* Work to be completed *
Copy the listing below, changing every "chart" to "graph" and leaving everything else as it is. Leave out the pictures.
----------
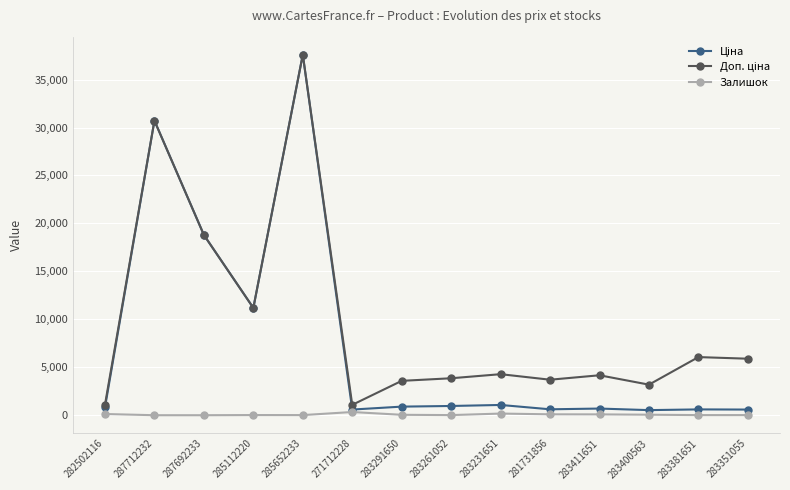

The value of Залишок at 287692233 is 0.0. True or false?

True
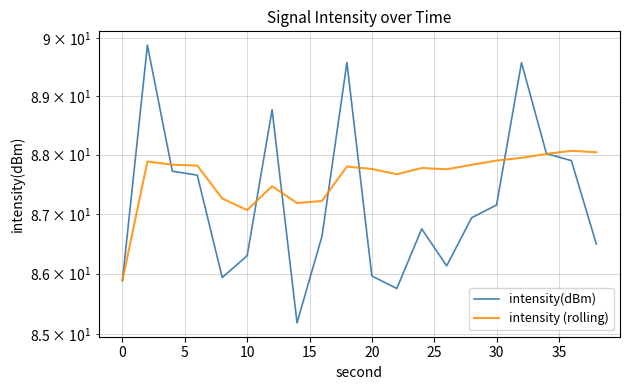

Reading left to right, what are all the values shown in this chart?

intensity(dBm): 85.9	89.9	87.7	87.7	85.9	86.3	88.8	85.2	86.6	89.6	86.0	85.8	86.7	86.1	86.9	87.1	89.6	88.0	87.9	86.5
intensity (rolling): 85.9	87.9	87.8	87.8	87.3	87.1	87.5	87.2	87.2	87.8	87.8	87.7	87.8	87.8	87.8	87.9	87.9	88.0	88.1	88.0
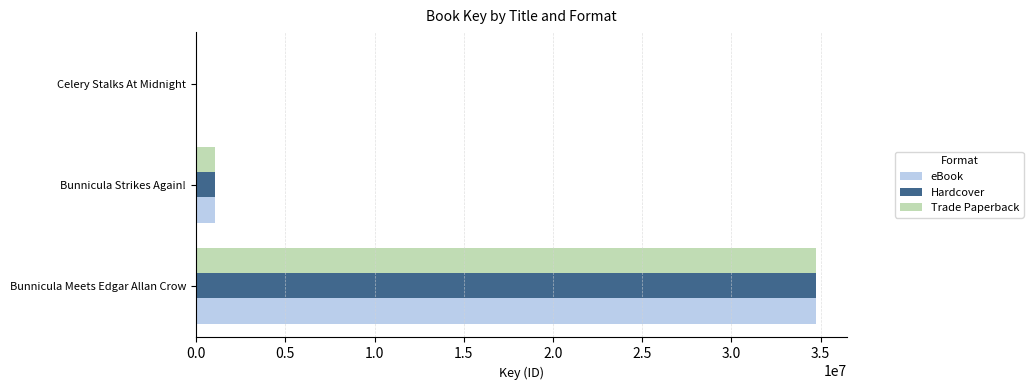

What is the sum of all eBook values?

35816265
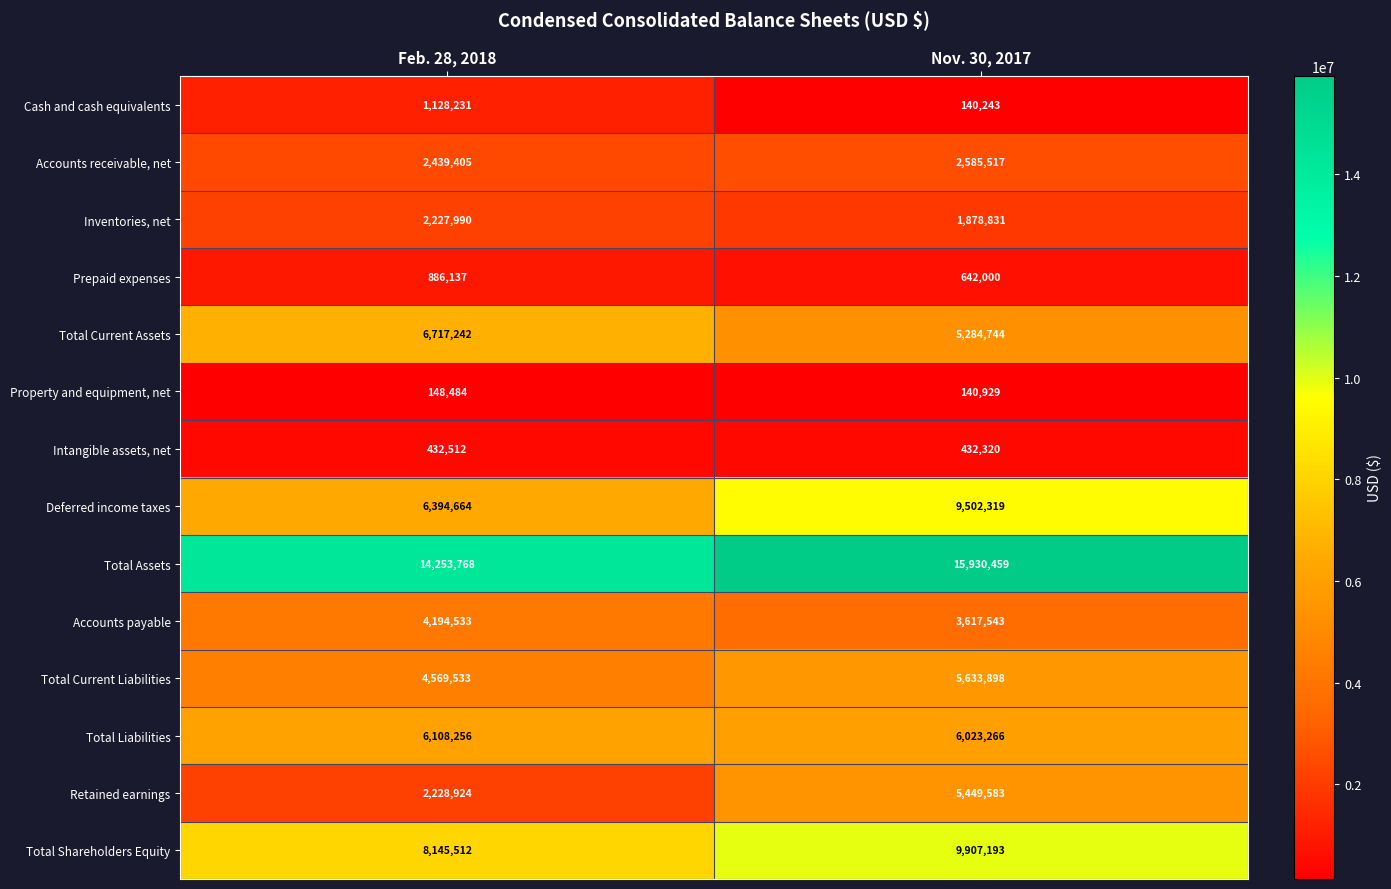

Is it true that Total Shareholders Equity equals 13150343 at Nov. 30, 2017?

False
----------
* Response *
The value of Залишок at 287692233 is 0.0. True or false?

True

Reading left to right, what are all the values shown in this graph?

intensity(dBm): 85.9	89.9	87.7	87.7	85.9	86.3	88.8	85.2	86.6	89.6	86.0	85.8	86.7	86.1	86.9	87.1	89.6	88.0	87.9	86.5
intensity (rolling): 85.9	87.9	87.8	87.8	87.3	87.1	87.5	87.2	87.2	87.8	87.8	87.7	87.8	87.8	87.8	87.9	87.9	88.0	88.1	88.0

What is the sum of all eBook values?

35816265

Is it true that Total Shareholders Equity equals 13150343 at Nov. 30, 2017?

False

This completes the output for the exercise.